## Texto de leitura
* * * * *

QUAL O PROBLEMA COM AQUELE URSO?
Que o gênero de terror tem inúmeras vertentes, todo mundo sabe. E, às vezes, é comum unir esses subgêneros. Hellraiser (2022) retornou aos holofotes com a junção do gore com o sobrenatural dos Cenobitas. Já Casamento Sangrento (Ready or Not, 2019) e Abigail (2024) unem um tom de comédia agressivo que em muito lembra os filmes Terrir como os da franquia Evil Dead e Arraste-Me Para o Inferno (Drag Me To Hell, 2009). Buscando essa junção inusitada entre comédia, terror de mutilação e uma pitada do trash da década de 80, Elizabeth Banks embarca em uma viagem inacreditável com O Urso do Pó Branco (Cocaine Bear), de 2023. Baseado em uma história inacreditável onde um urso negro viciado em cocaína nas florestas da Geórgia, o longa é totalmente insano. Afinal, somente um urso drogado poderia ser capaz de tais situações vindo da mente da Universal Studios e disponível na Netflix.
QUE HISTÓRIA É ESSA MEU IRMÃO?

* * * * *

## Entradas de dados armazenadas

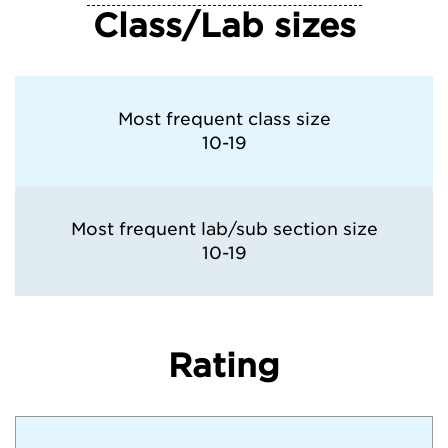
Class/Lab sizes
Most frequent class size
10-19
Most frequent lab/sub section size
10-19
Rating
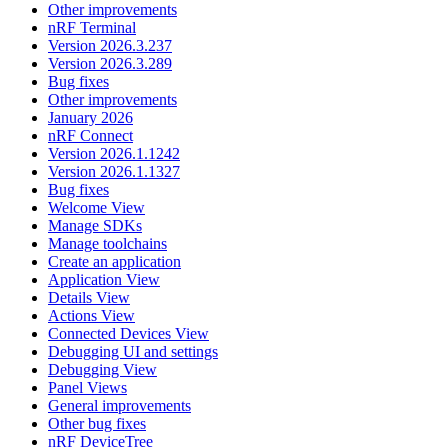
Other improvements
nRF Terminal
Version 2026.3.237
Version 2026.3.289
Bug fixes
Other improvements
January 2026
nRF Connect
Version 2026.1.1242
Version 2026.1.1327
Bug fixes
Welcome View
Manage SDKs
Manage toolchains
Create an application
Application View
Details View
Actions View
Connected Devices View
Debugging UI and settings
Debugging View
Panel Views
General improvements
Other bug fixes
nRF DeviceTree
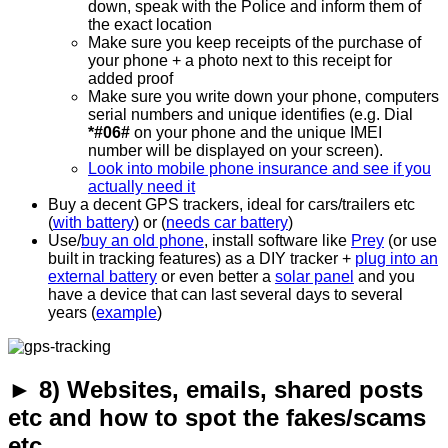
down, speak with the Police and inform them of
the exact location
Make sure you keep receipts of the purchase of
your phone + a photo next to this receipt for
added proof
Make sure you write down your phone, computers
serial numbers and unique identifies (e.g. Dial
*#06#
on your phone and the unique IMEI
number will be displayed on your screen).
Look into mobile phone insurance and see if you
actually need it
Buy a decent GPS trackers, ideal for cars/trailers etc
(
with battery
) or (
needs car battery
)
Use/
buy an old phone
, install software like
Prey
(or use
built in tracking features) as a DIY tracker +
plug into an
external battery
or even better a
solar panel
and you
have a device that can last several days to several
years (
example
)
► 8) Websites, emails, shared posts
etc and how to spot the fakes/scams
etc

* * * * *

## Tarefas do exercício
[a] Copie do texto sobre o filme O Urso do Pó Branco o trecho que começa nas palavras "Que o gênero" e vai até as palavras "disponível na Netflix.", inclusive.
[b] Continue o texto sobre o filme O Urso do Pó Branco a partir do ponto em que ele termina.

## Respostas das tarefas
[a]
Que o gênero de terror tem inúmeras vertentes, todo mundo sabe. E, às vezes, é comum unir esses subgêneros. Hellraiser (2022) retornou aos holofotes com a junção do gore com o sobrenatural dos Cenobitas. Já Casamento Sangrento (Ready or Not, 2019) e Abigail (2024) unem um tom de comédia agressivo que em muito lembra os filmes Terrir como os da franquia Evil Dead e Arraste-Me Para o Inferno (Drag Me To Hell, 2009). Buscando essa junção inusitada entre comédia, terror de mutilação e uma pitada do trash da década de 80, Elizabeth Banks embarca em uma viagem inacreditável com O Urso do Pó Branco (Cocaine Bear), de 2023. Baseado em uma história inacreditável onde um urso negro viciado em cocaína nas florestas da Geórgia, o longa é totalmente insano. Afinal, somente um urso drogado poderia ser capaz de tais situações vindo da mente da Universal Studios e disponível na Netflix.

[b]
Primeiramente, além é claro da história inacreditável que O Urso do Pó Branco proporciona, o filme é simplesmente louco e frenético. Como se usasse a própria cocaína que caiu do avião em seus primeiros minutos. Esse, sem sombra de dúvidas, é um dos maiores acertos de sua direção. Acontece que o filme tinha todas as características para se transformar em mais um filme questionável, como é a franquia Pânico no Lago (Lake Placid). Porém, ao abraçar esse lado alucinógeno, é possível rir da sua desgraça desde o início. É impossível não mencionar que a criatura bebe da fonte de Tubarão (Jaws, 1975), de Steven Spielberg. Sua trilha sonora e os momentos de aparição de sua criatura não causam terror, mas conseguem encantar pela boa produção técnica. Afinal, o Ursídeo em questão é feito completamente em computação gráfica. Não era possível dar entorpecentes para um animal desses do mundo real.
Essa história de uma criatura assassina é contada de maneira rápida, em seus 95 minutos de duração. E, pela primeira vez em muito tempo, os seres humanos à disposição da fúria animal não são irritantes. Embora grande parte deles seja destroçada e banhem o urso com sangue e mais pó branco. As crianças que lembram o estilo infantil e adulto dos anos 80 de Os Goonies (The Goonies, 1985) são os maiores atrativos do lado dos seres humanos. Há também os traficantes atrapalhados que buscam incessantemente o restante do que sobrou das drogas. Toda essa cúpula poderia ser completamente desinteressante, até pelo fato de que quem deve brilhar ainda mais é o urso, ou melhor, ursa. Mas de certa forma, a história humana consegue evoluir sem estragar o longa, algo que, por exemplo, Godzilla 2: O Rei dos Monstros (Godzilla: King of The Monsters, 2019) falha com maestria.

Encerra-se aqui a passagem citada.